• **PROMPT**
Reproduce the passage about the West Indian Gazette word for word, starting at "Jones reviewed James" and ending at "were also critiqued.".

• **TEXT SECTION**
In a sign of its political clout, the WIG also organised a demonstration in London outside the US embassy to coincide with the historic march on Washington for civil rights in August 1963. Cambridge stated that Jones, as the chief organiser, ‘managed to bring together groups of people from many different walks of life, Asians, Africans, West Indians and British, from different political persuasions and even from different faiths’. He argued that in doing so Jones extended her ‘internationalist understanding to a struggle against the national oppression of black America which her imagination had never left behind’.74
A long colour piece gives a real insight into Jones’ life and that of non-whites in Britain at the time. In ‘I Spend a Night in a Notting Hill Police Station’, Jones recounted an incident where she went to the opening of the Red Stripe House – ‘a gay party with lots of people present’ – and was given a lift home by friends, the Bartholomews. The husband George was stopped by police and arrested for drink-driving. The reason for the suspicion is lame: the group had been seen leaving a noisy party. Jones accompanied George to the police station and naturally got into a long discussion with the inspector about the treatment of West Indians in the UK, eventually doling out copies of the Gazette ‘which I carry everywhere. Thereupon, the station became a reading room’, with ‘Officer 367’ and others perusing the paper.75
When people of colour were a rarity on stage and screen and scarcely reviewed in mainstream newspapers, the WIG’s review pages championed writers and artists from the community. In December 1961, Pearl Prescod’s role as Harriet Tubman in the BBC documentary Come Along to Freedom was reviewed, while work by actors such as Cy Grant, Corinne Skinner-Carter, Sydney Poitier and Nadia Cattouse was profiled regularly.
Jones reviewed James Baldwin’s The Fire Next Time and Hinds interviewed the great writer following the publication of Another Country in 1962; novels by George Lamming, Roy, V.S. Naipaul, Andrew Salkey and E.R. Braithwaite were also critiqued.

• **THE DATA**
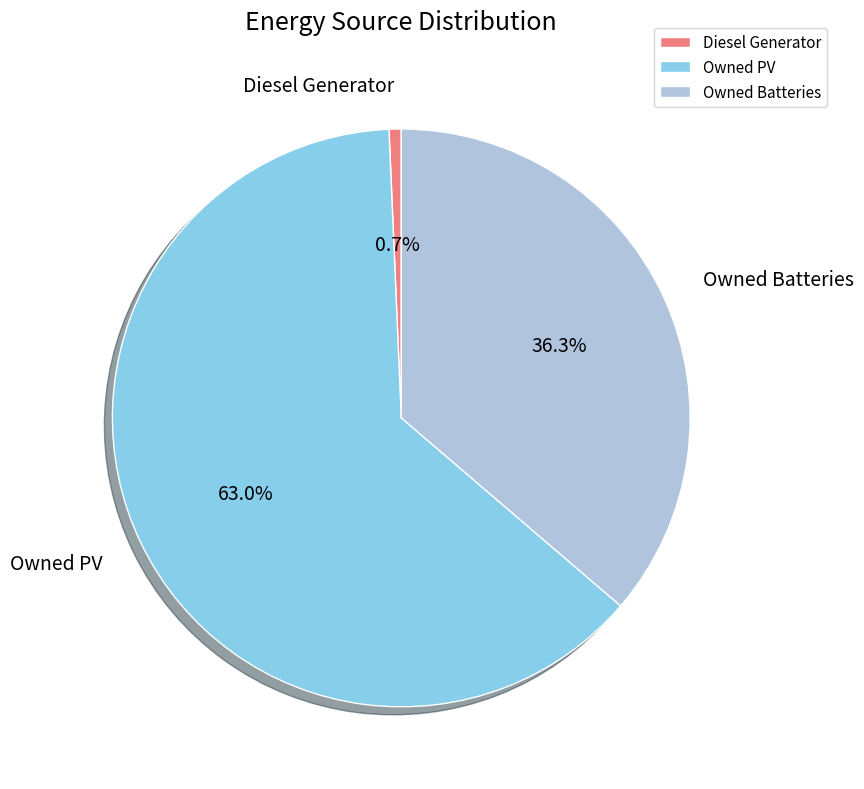

How much of the chart is everything except Owned Batteries?

63.7%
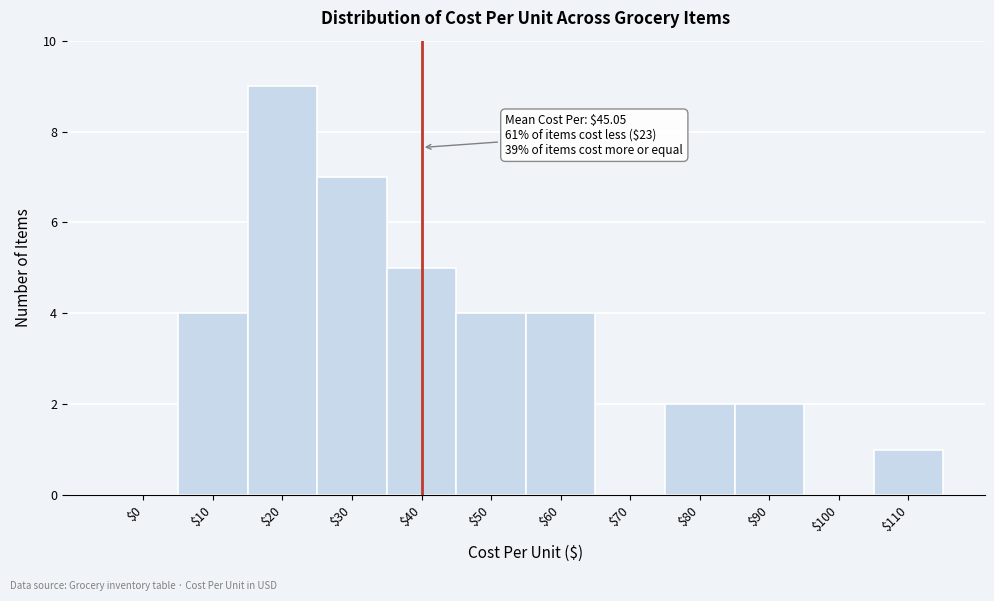

Which label corresponds to the largest value in the chart?

$20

• **EXERCISE ANSWER**
Jones reviewed James Baldwin’s The Fire Next Time and Hinds interviewed the great writer following the publication of Another Country in 1962; novels by George Lamming, Roy, V.S. Naipaul, Andrew Salkey and E.R. Braithwaite were also critiqued.